Confirming that the dealers and government will meet again, possibly as early as this week, with the former to "provide us with some more information on the options available", Mr Wilson said the Davis administration is seeking to provide what support it can without "adversely impacting the public" via even higher gas prices.

"Everything is on the table," Mr Wilson said. "There's no easy solution. That was one of the issues that were raised by the retailers yesterday in terms of some type of tax relief. It's a fixed margin. As fuel prices increase, their operating margin has now gone down in some cases to less than 10 percent; their gross margin. They have employees, they have overheads and so forth."

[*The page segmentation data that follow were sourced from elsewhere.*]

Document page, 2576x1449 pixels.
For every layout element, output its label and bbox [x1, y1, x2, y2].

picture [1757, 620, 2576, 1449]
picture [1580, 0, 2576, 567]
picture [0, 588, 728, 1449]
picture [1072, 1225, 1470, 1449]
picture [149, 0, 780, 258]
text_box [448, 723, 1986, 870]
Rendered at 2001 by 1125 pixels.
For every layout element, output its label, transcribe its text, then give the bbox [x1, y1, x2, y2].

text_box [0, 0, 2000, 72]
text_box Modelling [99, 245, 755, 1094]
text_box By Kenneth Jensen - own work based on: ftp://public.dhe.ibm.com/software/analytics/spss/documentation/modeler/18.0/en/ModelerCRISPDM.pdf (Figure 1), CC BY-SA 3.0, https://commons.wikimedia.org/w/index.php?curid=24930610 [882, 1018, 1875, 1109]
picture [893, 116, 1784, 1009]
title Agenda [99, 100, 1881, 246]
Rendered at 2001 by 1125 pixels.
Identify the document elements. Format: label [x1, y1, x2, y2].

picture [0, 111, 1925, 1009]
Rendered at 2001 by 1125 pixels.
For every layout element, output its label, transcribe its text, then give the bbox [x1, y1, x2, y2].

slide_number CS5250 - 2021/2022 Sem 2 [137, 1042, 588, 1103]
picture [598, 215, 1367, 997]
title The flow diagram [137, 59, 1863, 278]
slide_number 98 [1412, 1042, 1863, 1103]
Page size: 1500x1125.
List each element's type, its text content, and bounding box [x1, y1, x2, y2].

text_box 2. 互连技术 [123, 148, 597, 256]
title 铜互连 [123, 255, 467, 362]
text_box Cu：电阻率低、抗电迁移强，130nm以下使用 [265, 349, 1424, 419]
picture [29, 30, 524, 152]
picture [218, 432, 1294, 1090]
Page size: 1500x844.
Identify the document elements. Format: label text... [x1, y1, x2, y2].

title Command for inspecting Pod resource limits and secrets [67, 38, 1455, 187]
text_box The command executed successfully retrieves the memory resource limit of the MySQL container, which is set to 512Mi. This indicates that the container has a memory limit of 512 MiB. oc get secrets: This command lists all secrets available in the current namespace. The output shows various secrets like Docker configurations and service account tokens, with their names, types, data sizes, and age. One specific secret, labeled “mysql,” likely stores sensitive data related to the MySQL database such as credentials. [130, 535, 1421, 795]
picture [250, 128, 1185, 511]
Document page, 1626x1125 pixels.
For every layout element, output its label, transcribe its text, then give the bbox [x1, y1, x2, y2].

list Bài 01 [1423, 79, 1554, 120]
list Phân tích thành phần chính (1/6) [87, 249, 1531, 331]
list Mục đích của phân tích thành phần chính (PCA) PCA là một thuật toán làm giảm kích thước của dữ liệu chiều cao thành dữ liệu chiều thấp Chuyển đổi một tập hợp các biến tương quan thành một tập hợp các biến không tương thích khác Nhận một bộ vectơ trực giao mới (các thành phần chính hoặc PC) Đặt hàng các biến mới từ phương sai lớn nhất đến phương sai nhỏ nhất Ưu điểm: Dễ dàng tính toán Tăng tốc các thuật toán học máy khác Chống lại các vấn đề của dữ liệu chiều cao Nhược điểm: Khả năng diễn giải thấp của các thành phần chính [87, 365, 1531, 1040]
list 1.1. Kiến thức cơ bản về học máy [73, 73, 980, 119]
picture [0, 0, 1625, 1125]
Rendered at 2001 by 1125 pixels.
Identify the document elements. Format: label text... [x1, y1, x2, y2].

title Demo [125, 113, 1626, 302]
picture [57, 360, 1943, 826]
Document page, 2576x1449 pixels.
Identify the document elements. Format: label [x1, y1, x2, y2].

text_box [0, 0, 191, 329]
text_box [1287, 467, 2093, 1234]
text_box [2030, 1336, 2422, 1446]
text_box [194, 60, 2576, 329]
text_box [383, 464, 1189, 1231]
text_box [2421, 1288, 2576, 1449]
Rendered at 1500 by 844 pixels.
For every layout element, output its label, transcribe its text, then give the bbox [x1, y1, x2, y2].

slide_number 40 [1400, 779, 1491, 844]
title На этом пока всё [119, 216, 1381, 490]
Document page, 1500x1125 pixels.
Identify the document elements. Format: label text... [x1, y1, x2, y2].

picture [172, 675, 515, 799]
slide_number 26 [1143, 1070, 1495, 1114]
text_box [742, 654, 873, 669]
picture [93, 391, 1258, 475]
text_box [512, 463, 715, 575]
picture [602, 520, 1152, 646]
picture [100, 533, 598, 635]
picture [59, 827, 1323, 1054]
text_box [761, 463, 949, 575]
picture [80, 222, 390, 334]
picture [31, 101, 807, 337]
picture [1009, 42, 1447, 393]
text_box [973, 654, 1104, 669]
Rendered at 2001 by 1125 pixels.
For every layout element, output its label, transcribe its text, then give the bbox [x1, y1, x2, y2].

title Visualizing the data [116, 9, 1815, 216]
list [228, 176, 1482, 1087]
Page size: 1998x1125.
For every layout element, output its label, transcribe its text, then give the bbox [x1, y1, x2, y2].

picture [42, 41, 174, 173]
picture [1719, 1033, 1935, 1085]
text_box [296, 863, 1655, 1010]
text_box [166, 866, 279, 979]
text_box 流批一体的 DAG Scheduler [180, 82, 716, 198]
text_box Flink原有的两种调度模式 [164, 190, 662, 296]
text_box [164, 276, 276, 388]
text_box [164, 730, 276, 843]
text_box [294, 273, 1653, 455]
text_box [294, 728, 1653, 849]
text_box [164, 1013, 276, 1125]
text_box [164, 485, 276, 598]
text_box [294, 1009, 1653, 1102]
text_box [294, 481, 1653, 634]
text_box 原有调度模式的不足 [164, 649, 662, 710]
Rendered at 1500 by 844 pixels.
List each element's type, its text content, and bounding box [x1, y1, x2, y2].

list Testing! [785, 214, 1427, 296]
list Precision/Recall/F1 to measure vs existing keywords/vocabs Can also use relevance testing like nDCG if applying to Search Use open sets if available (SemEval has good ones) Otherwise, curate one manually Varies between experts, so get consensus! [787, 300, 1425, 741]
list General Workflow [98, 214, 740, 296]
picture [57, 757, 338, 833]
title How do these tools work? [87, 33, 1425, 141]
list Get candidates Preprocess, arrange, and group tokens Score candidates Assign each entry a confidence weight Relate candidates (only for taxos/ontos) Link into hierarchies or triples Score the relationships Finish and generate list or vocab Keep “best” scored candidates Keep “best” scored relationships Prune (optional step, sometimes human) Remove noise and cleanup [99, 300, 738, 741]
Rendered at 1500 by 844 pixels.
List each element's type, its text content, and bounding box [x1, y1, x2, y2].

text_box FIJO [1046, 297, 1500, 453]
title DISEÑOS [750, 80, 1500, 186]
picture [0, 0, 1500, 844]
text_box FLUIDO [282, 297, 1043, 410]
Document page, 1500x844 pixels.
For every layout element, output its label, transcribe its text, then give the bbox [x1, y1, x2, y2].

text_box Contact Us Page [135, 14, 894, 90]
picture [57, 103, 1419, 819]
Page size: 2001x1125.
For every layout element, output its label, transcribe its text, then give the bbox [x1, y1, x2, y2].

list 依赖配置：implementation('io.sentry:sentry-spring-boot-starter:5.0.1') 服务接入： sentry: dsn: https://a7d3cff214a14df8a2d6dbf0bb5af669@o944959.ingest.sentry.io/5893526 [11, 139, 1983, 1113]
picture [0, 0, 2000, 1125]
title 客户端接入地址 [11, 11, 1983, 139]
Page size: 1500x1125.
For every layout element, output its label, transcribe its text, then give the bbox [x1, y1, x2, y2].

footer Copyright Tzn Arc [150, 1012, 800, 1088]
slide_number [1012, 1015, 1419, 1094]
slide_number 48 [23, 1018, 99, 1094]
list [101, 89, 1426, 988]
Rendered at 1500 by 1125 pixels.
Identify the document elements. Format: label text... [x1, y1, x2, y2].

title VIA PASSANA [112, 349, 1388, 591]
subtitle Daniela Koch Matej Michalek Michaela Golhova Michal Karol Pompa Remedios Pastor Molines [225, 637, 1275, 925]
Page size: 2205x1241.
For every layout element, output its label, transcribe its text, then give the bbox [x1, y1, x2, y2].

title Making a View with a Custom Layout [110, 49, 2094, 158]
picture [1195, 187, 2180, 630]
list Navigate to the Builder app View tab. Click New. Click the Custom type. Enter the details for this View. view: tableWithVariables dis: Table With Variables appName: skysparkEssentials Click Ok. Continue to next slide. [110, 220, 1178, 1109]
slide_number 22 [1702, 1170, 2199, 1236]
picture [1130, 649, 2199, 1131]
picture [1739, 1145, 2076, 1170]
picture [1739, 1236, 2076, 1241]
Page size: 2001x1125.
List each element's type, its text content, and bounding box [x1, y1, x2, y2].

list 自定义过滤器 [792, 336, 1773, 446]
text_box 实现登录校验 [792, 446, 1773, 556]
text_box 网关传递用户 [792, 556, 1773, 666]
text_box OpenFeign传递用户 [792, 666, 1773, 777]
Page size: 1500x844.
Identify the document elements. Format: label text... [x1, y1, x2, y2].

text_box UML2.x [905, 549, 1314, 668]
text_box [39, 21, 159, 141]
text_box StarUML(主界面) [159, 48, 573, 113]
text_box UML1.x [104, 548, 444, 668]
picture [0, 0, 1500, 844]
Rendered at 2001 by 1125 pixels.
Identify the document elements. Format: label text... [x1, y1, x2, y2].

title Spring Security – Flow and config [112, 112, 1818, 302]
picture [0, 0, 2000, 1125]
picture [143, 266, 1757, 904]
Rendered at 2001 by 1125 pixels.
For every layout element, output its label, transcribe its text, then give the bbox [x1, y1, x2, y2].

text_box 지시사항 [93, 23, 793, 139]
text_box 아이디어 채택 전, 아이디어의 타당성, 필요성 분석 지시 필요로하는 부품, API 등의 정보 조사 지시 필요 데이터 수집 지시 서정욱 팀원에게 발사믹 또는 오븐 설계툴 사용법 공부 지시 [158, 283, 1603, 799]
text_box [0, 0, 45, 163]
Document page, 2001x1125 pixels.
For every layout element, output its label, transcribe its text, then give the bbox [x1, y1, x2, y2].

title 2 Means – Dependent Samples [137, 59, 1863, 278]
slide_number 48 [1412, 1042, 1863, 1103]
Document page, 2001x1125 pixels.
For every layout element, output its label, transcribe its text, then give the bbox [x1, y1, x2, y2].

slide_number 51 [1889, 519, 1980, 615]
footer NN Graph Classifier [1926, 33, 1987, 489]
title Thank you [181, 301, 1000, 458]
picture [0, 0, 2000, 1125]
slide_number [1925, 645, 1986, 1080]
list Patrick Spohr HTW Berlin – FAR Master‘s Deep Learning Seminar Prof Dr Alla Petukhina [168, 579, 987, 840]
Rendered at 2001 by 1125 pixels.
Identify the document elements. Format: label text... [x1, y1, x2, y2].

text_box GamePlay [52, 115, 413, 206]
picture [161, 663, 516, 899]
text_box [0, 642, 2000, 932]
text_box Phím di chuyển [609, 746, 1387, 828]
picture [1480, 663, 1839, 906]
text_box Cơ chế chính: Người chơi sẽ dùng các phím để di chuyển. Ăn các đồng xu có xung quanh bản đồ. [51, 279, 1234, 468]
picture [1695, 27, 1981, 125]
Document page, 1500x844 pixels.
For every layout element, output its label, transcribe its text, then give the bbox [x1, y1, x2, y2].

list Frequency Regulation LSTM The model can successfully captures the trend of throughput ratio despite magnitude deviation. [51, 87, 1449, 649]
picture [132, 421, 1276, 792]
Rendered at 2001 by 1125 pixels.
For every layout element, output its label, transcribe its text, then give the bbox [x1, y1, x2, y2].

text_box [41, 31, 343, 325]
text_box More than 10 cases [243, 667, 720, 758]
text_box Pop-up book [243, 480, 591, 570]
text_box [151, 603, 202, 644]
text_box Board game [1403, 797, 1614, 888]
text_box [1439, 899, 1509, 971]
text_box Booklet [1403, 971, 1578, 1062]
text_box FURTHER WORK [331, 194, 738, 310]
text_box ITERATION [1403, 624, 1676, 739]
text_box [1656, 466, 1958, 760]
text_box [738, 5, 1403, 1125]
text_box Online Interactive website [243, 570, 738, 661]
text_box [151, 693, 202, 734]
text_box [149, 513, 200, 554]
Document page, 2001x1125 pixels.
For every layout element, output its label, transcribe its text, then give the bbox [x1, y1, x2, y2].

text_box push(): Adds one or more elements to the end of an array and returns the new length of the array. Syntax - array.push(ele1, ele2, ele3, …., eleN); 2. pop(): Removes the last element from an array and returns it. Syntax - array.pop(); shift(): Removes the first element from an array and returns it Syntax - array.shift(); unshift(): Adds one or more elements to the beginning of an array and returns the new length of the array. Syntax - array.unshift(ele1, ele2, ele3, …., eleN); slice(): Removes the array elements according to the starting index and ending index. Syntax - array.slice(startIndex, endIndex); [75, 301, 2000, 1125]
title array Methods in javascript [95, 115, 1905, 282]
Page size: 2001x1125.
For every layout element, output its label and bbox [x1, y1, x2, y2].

Reiterating that it was "a balancing act" between ensuring gas station retailers earn a return on their business without penalising consumers via higher gas prices, Mr Wilson said one proposal put forward was an increase to the price-controlled 54 cent margin.

The other, he added, was the Business Licence, which is based on gross turnover. While the gas station operators enjoy a "concessionary rate", as a high turnover/low margin operation they are penalised by how it is calculated. When oil prices soar, their turnover goes up because of higher fuel costs but net revenues stay the same. As a result, they end up paying more in Business Licence fees.

"It gives the impression revenues are high, but revenues are tied to the 54 cents they get," Mr Wilson added. "There were discussions around that, there were discussions around what type of support the wholesalers can provide in this environment....

"It was an open and frank discussion. What they really wanted from the Government was to say we don't want a band aid; we want a permanent solution. Yes, fuel prices are going to trend down eventually. But we want a permanent solution. We don't want a band aid where we do a quick fix here and two years from now, three years from now, we're back here trying to find out what is the right solution."

Michael Halkitis, minister of economic affairs, has already ruled out increased margins for gas station dealers as “a non-starter” at this time. The only thing within the Government’s power to change is the industry’s price-controlled, fixed margin structure and the amount of tax it earns on every gallon of gasoline and diesel sold, which makes the industry a volume-based sector. Business Licence fees, too, it can also seek to adjust.